How To Get Filthy Rich In Rising Asia by Mohsin Hamid
Narrated by Mohsin Hamed
Published March 2013 by Penguin Publishing
Source: my audiobook purchased at my library book sale
Publisher's Summary:
The astonishing and riveting tale of a man’s journey from impoverished rural boy to corporate tycoon, it steals its shape from the business self-help books devoured by ambitious youths all over “rising Asia.” It follows its nameless hero to the sprawling metropolis where he begins to amass an empire built on that most fluid, and increasingly scarce, of goods: water. Yet his heart remains set on something else, on the pretty girl whose star rises along with his, their paths crossing and recrossing, a lifelong affair sparked and snuffed and sparked again by the forces that careen their fates along.
My Thoughts:
I was wow'd by Hamid's The Reluctant Fundamentalist so I knew it would be then next audiobook I would listen to as soon as I saw it. Like The Reluctant Fundamentalist, the book is written in the second person, here not even naming any of his characters. I admire Hamid's ability to write from interesting new points of view. I also admire his ability to be political without being overt, to blend here a love story with the story of a world in flux, and his ability to make readers care about a character that is less than admirable.
"Less than admirable" is, Hamid is clear, not necessarily a bad person. Our hero is a man who sees, all around him, the toll that being poor exacts and the unscrupulous means that others will use to take advantage of those in need and the opportunities that life provides. Those same people whose palms had to be greased on the way up and who will also be happy to pull back down those who have become successful.
We're never told where our nameless character lives but that, too, is hardly important.
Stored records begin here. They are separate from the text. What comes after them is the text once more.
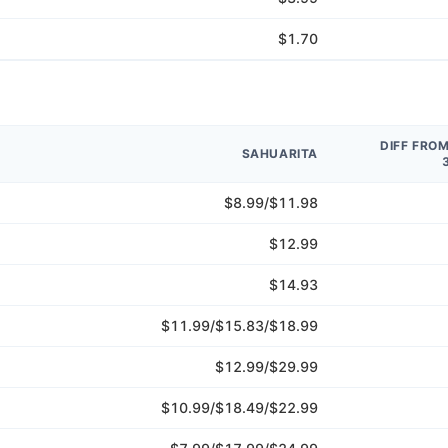
$1.70
DIFF FRO
SAHUARITA
$8.99/$11.98
$12.99
$14.93
$11.99/$15.83/$18.99
$12.99/$29.99
$10.99/$18.49/$22.99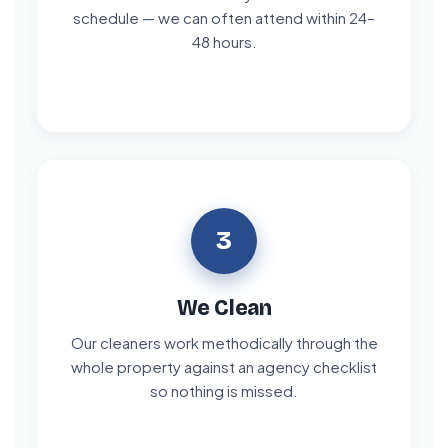
schedule — we can often attend within 24–
48 hours.
3
We Clean
Our cleaners work methodically through the
whole property against an agency checklist
so nothing is missed.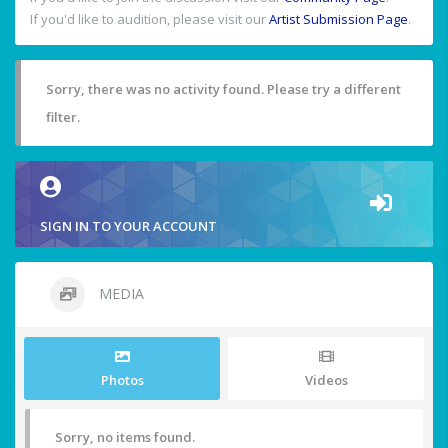
If you'd like to audition, please visit our
Artist Submission Page
.
Sorry, there was no activity found. Please try a different
filter.
SIGN IN TO YOUR ACCOUNT
MEDIA
Photos
Videos
Sorry, no items found.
Here's the thing - we can look at the way people take advantage of others, the shortcuts they take, the rules they will break, and judge them as wrong, as evil people. But if you know the history of the United States (and, for that matter, any other world power), you know that exactly the same kinds of things happened here as this country grew and prospered.
Perhaps my favorite thing about this book is "the pretty girl" who remains "the pretty girl" to the end of the book, to her death as an elderly woman. Because, to our hero, despite the years and anything she might have done to survive and prosper, she remained the pretty girl. Wouldn't we all like to think that our beloveds will still think of us that way when our hair is grey, our faces are wrinkled, and we need a cane to walk?
In the end, How To Get Filthy Rich In Rising Asia didn't wow me in the same way that The Reluctant Fundamentalist did. But it certainly has something to say about our world and it is certainly well said.